#### [已存储条目]
○ ○ ○ ○ ○ ○ ○

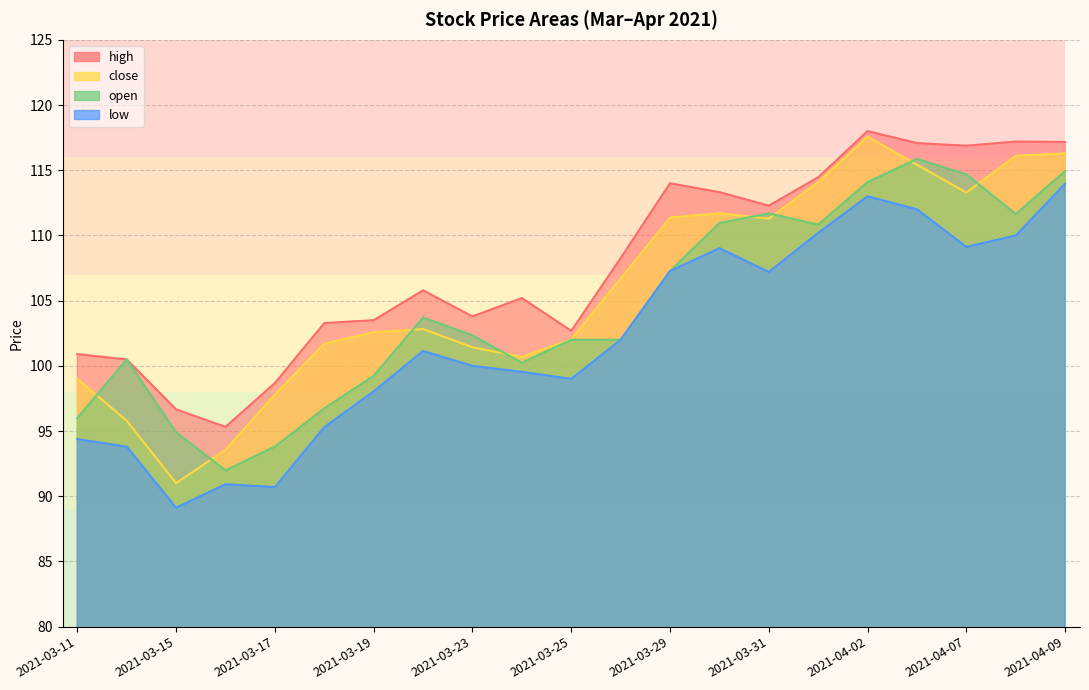

Reading left to right, list all the values displayed in this chart.

high: 2021-03-11=100.9	2021-03-12=100.5	2021-03-15=96.7	2021-03-16=95.3	2021-03-17=98.7	2021-03-18=103.3	2021-03-19=103.5	2021-03-22=105.8	2021-03-23=103.8	2021-03-24=105.2	2021-03-25=102.7	2021-03-26=108.3	2021-03-29=114.0	2021-03-30=113.3	2021-03-31=112.3	2021-04-01=114.5	2021-04-02=118.0	2021-04-06=117.1	2021-04-07=116.9	2021-04-08=117.2	2021-04-09=117.2
close: 2021-03-11=99.0	2021-03-12=95.8	2021-03-15=91.0	2021-03-16=93.6	2021-03-17=97.8	2021-03-18=101.7	2021-03-19=102.6	2021-03-22=102.8	2021-03-23=101.4	2021-03-24=100.7	2021-03-25=102.0	2021-03-26=106.7	2021-03-29=111.4	2021-03-30=111.7	2021-03-31=111.3	2021-04-01=114.1	2021-04-02=117.6	2021-04-06=115.4	2021-04-07=113.3	2021-04-08=116.1	2021-04-09=116.3
open: 2021-03-11=96.0	2021-03-12=100.5	2021-03-15=94.9	2021-03-16=92.0	2021-03-17=93.8	2021-03-18=96.7	2021-03-19=99.2	2021-03-22=103.7	2021-03-23=102.3	2021-03-24=100.2	2021-03-25=102.0	2021-03-26=102.0	2021-03-29=107.3	2021-03-30=111.0	2021-03-31=111.7	2021-04-01=110.8	2021-04-02=114.1	2021-04-06=115.9	2021-04-07=114.7	2021-04-08=111.6	2021-04-09=114.9
low: 2021-03-11=94.4	2021-03-12=93.8	2021-03-15=89.1	2021-03-16=90.9	2021-03-17=90.7	2021-03-18=95.3	2021-03-19=98.0	2021-03-22=101.1	2021-03-23=100.0	2021-03-24=99.5	2021-03-25=99.0	2021-03-26=102.0	2021-03-29=107.3	2021-03-30=109.0	2021-03-31=107.2	2021-04-01=110.2	2021-04-02=113.0	2021-04-06=112.0	2021-04-07=109.1	2021-04-08=110.0	2021-04-09=114.0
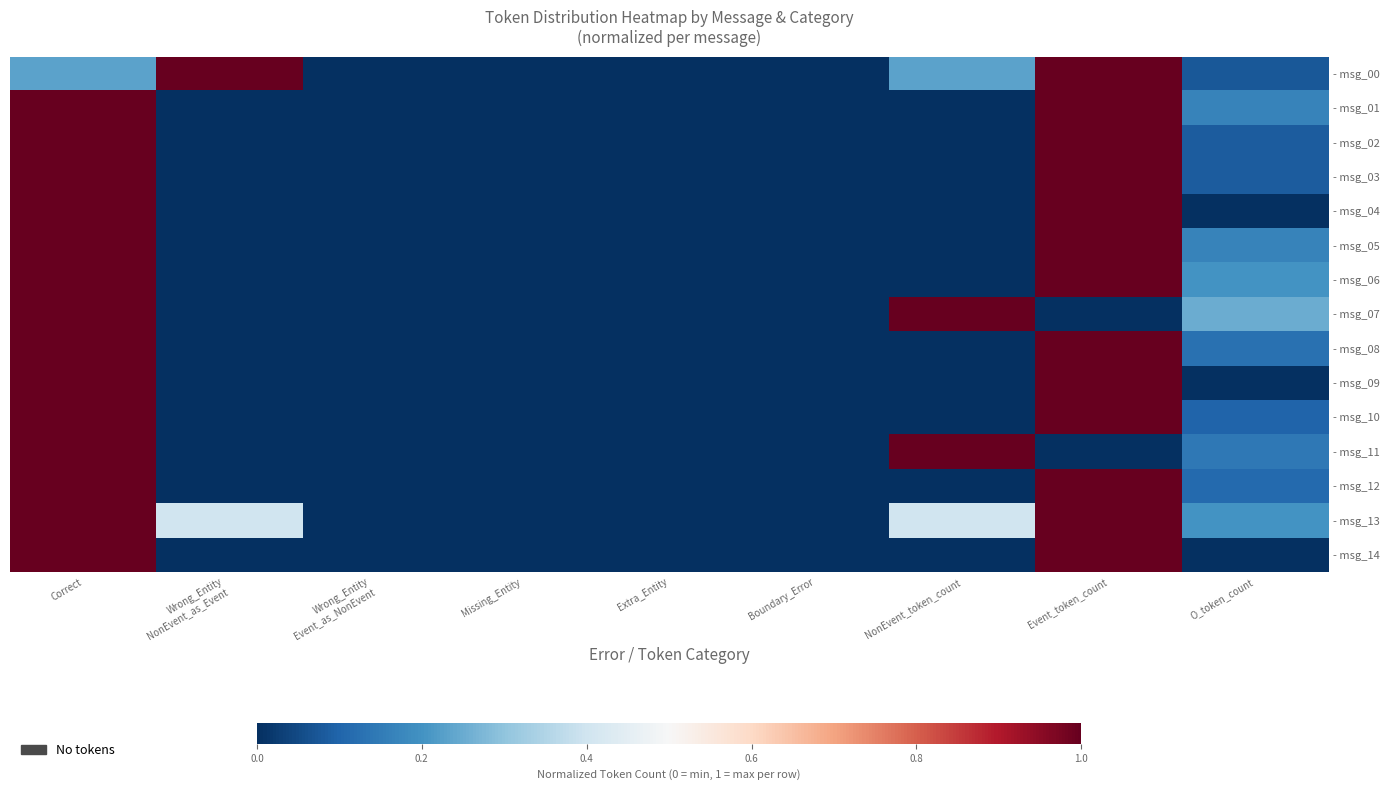

Reading left to right, extract all data points from this chart.

- msg_00: Correct=0.2	Wrong_Entity
NonEvent_as_Event=1.0	Wrong_Entity
Event_as_NonEvent=0.0	Missing_Entity=0.0	Extra_Entity=0.0	Boundary_Error=0.0	NonEvent_token_count=0.2	Event_token_count=1.0	O_token_count=0.1
- msg_01: Correct=1.0	Wrong_Entity
NonEvent_as_Event=0.0	Wrong_Entity
Event_as_NonEvent=0.0	Missing_Entity=0.0	Extra_Entity=0.0	Boundary_Error=0.0	NonEvent_token_count=0.0	Event_token_count=1.0	O_token_count=0.2
- msg_02: Correct=1.0	Wrong_Entity
NonEvent_as_Event=0.0	Wrong_Entity
Event_as_NonEvent=0.0	Missing_Entity=0.0	Extra_Entity=0.0	Boundary_Error=0.0	NonEvent_token_count=0.0	Event_token_count=1.0	O_token_count=0.1
- msg_03: Correct=1.0	Wrong_Entity
NonEvent_as_Event=0.0	Wrong_Entity
Event_as_NonEvent=0.0	Missing_Entity=0.0	Extra_Entity=0.0	Boundary_Error=0.0	NonEvent_token_count=0.0	Event_token_count=1.0	O_token_count=0.1
- msg_04: Correct=1.0	Wrong_Entity
NonEvent_as_Event=0.0	Wrong_Entity
Event_as_NonEvent=0.0	Missing_Entity=0.0	Extra_Entity=0.0	Boundary_Error=0.0	NonEvent_token_count=0.0	Event_token_count=1.0	O_token_count=0.0
- msg_05: Correct=1.0	Wrong_Entity
NonEvent_as_Event=0.0	Wrong_Entity
Event_as_NonEvent=0.0	Missing_Entity=0.0	Extra_Entity=0.0	Boundary_Error=0.0	NonEvent_token_count=0.0	Event_token_count=1.0	O_token_count=0.2
- msg_06: Correct=1.0	Wrong_Entity
NonEvent_as_Event=0.0	Wrong_Entity
Event_as_NonEvent=0.0	Missing_Entity=0.0	Extra_Entity=0.0	Boundary_Error=0.0	NonEvent_token_count=0.0	Event_token_count=1.0	O_token_count=0.2
- msg_07: Correct=1.0	Wrong_Entity
NonEvent_as_Event=0.0	Wrong_Entity
Event_as_NonEvent=0.0	Missing_Entity=0.0	Extra_Entity=0.0	Boundary_Error=0.0	NonEvent_token_count=1.0	Event_token_count=0.0	O_token_count=0.2
- msg_08: Correct=1.0	Wrong_Entity
NonEvent_as_Event=0.0	Wrong_Entity
Event_as_NonEvent=0.0	Missing_Entity=0.0	Extra_Entity=0.0	Boundary_Error=0.0	NonEvent_token_count=0.0	Event_token_count=1.0	O_token_count=0.1
- msg_09: Correct=1.0	Wrong_Entity
NonEvent_as_Event=0.0	Wrong_Entity
Event_as_NonEvent=0.0	Missing_Entity=0.0	Extra_Entity=0.0	Boundary_Error=0.0	NonEvent_token_count=0.0	Event_token_count=1.0	O_token_count=0.0
- msg_10: Correct=1.0	Wrong_Entity
NonEvent_as_Event=0.0	Wrong_Entity
Event_as_NonEvent=0.0	Missing_Entity=0.0	Extra_Entity=0.0	Boundary_Error=0.0	NonEvent_token_count=0.0	Event_token_count=1.0	O_token_count=0.1
- msg_11: Correct=1.0	Wrong_Entity
NonEvent_as_Event=0.0	Wrong_Entity
Event_as_NonEvent=0.0	Missing_Entity=0.0	Extra_Entity=0.0	Boundary_Error=0.0	NonEvent_token_count=1.0	Event_token_count=0.0	O_token_count=0.1
- msg_12: Correct=1.0	Wrong_Entity
NonEvent_as_Event=0.0	Wrong_Entity
Event_as_NonEvent=0.0	Missing_Entity=0.0	Extra_Entity=0.0	Boundary_Error=0.0	NonEvent_token_count=0.0	Event_token_count=1.0	O_token_count=0.1
- msg_13: Correct=1.0	Wrong_Entity
NonEvent_as_Event=0.4	Wrong_Entity
Event_as_NonEvent=0.0	Missing_Entity=0.0	Extra_Entity=0.0	Boundary_Error=0.0	NonEvent_token_count=0.4	Event_token_count=1.0	O_token_count=0.2
- msg_14: Correct=1.0	Wrong_Entity
NonEvent_as_Event=0.0	Wrong_Entity
Event_as_NonEvent=0.0	Missing_Entity=0.0	Extra_Entity=0.0	Boundary_Error=0.0	NonEvent_token_count=0.0	Event_token_count=1.0	O_token_count=0.0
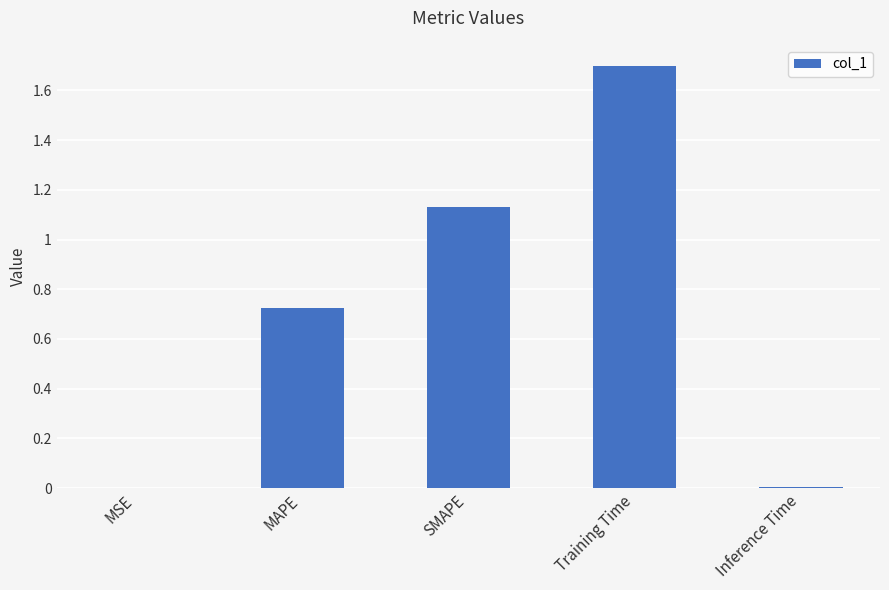

The chart shows a value of 0.0 at MSE. True or false?

True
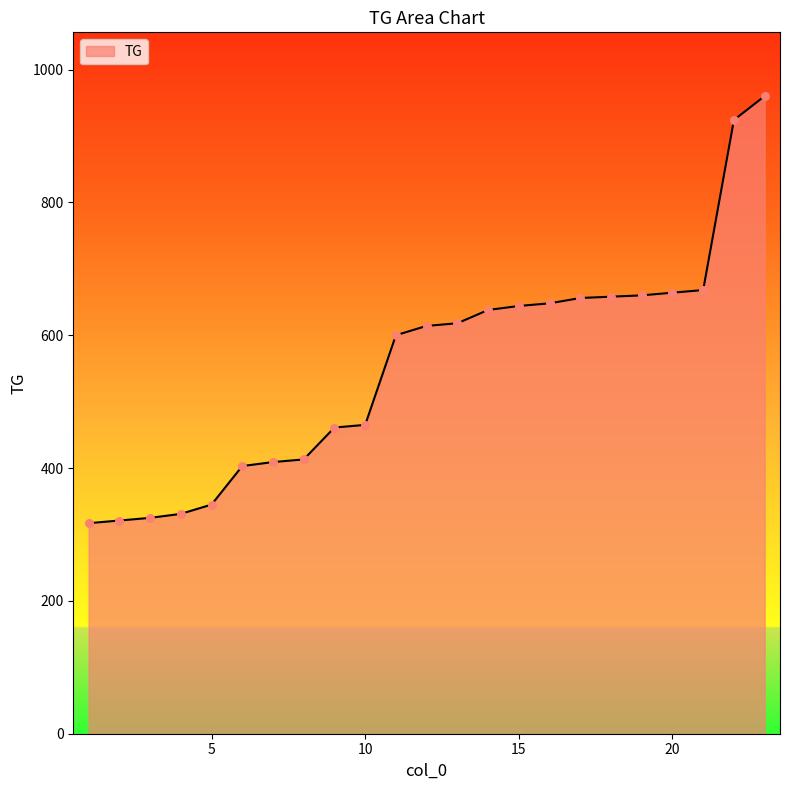

What is the minimum value shown in the chart?

317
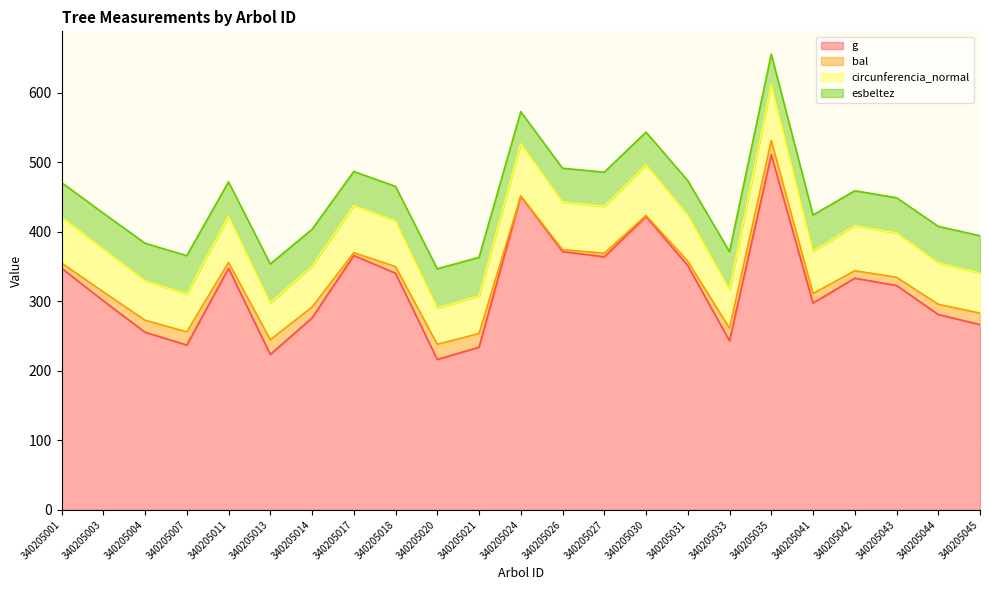

Count the number of categories in the chart.

23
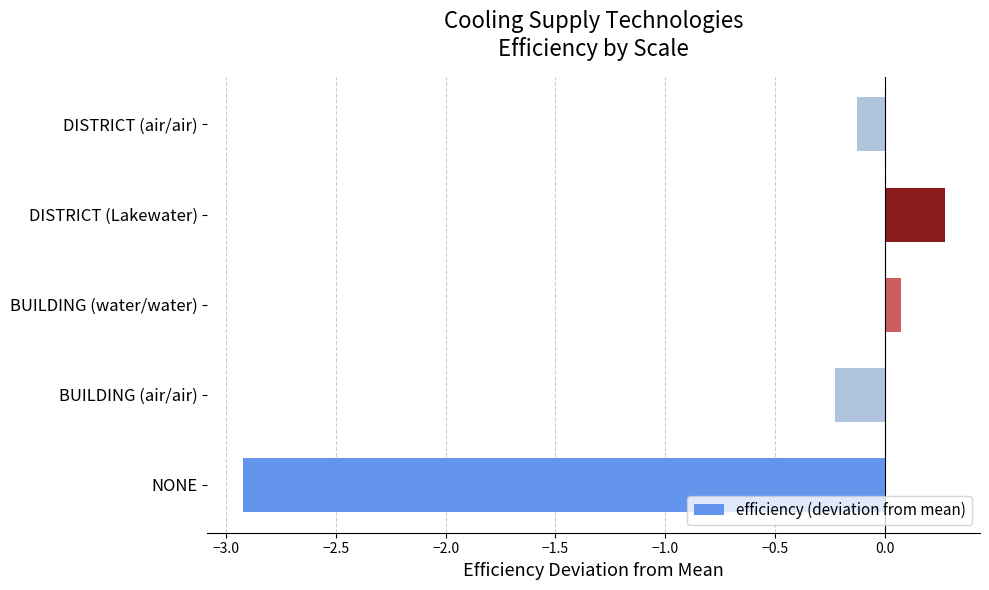

Are the bars grouped side by side (vs. stacked)?

No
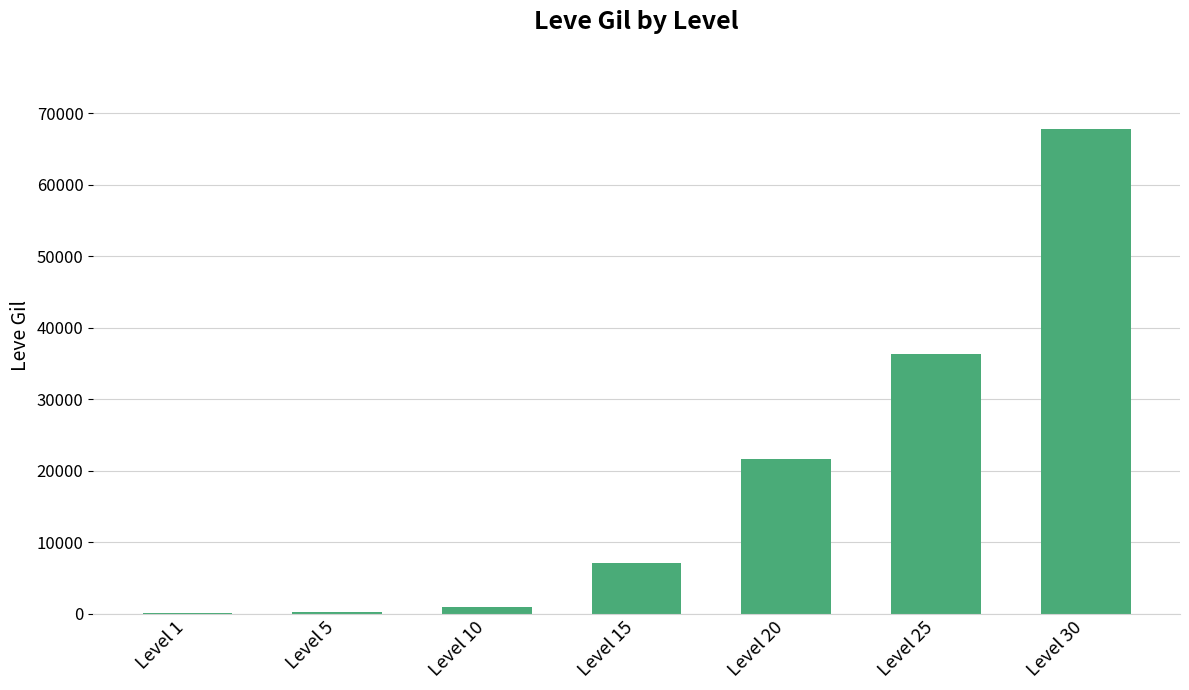

The chart shows a value of 67730 at Level 30. True or false?

True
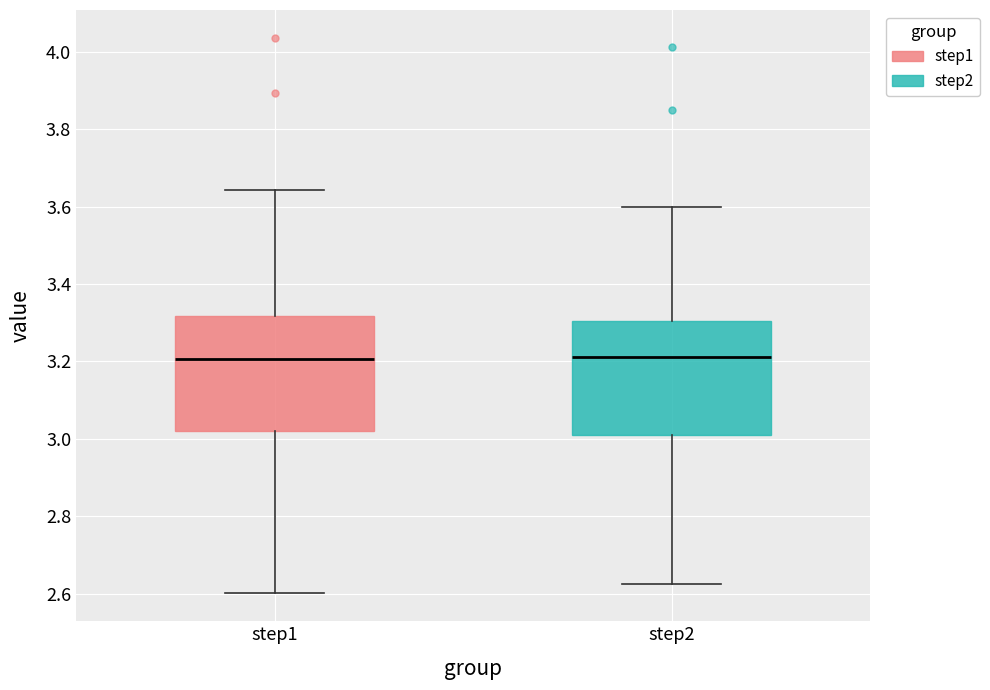

Reading left to right, read every box against the y-axis: the position of its median line, the range the box covers, and the ends of its whiskers. The values are not printed on the chart, so give them approximately, as read against the axis.

step1: median 3.20, box 3.02 to 3.32, whiskers 2.60 to 3.64
step2: median 3.22, box 3.00 to 3.30, whiskers 2.62 to 3.60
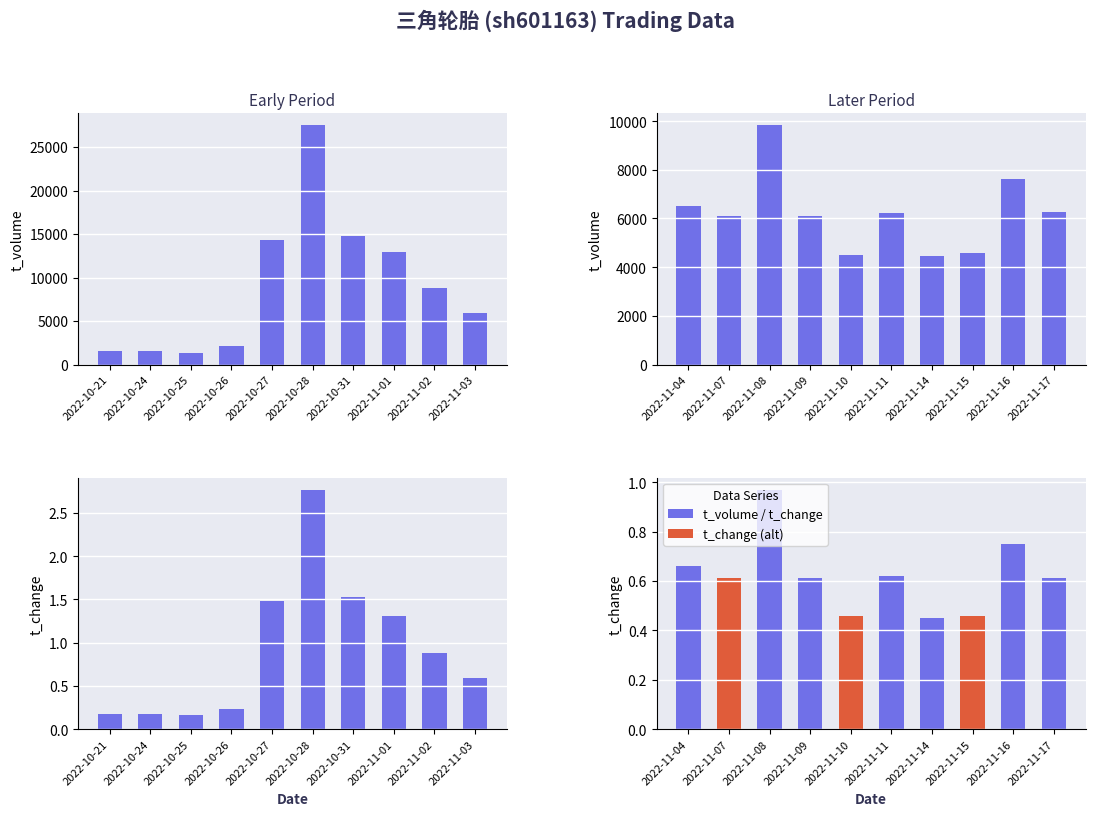

How many distinct data groups are displayed?

2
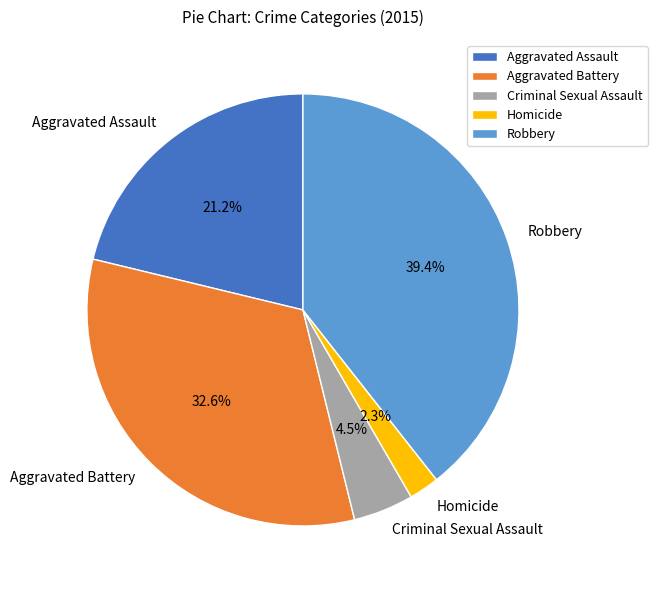

True or false: Aggravated Assault accounts for 21% of the total.

True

○ ○ ○ ○ ○ ○ ○

#### [问题描述]
请把从含有“How many distinct data groups are displayed?”的那一行起、一直到最后一个条目末尾的各行重新写出，将其中的“distinct”换成“separate”，其余内容一律不变，并在答案中略去图片。

#### [已完成练习]
How many separate data groups are displayed?

2

True or false: Aggravated Assault accounts for 21% of the total.

True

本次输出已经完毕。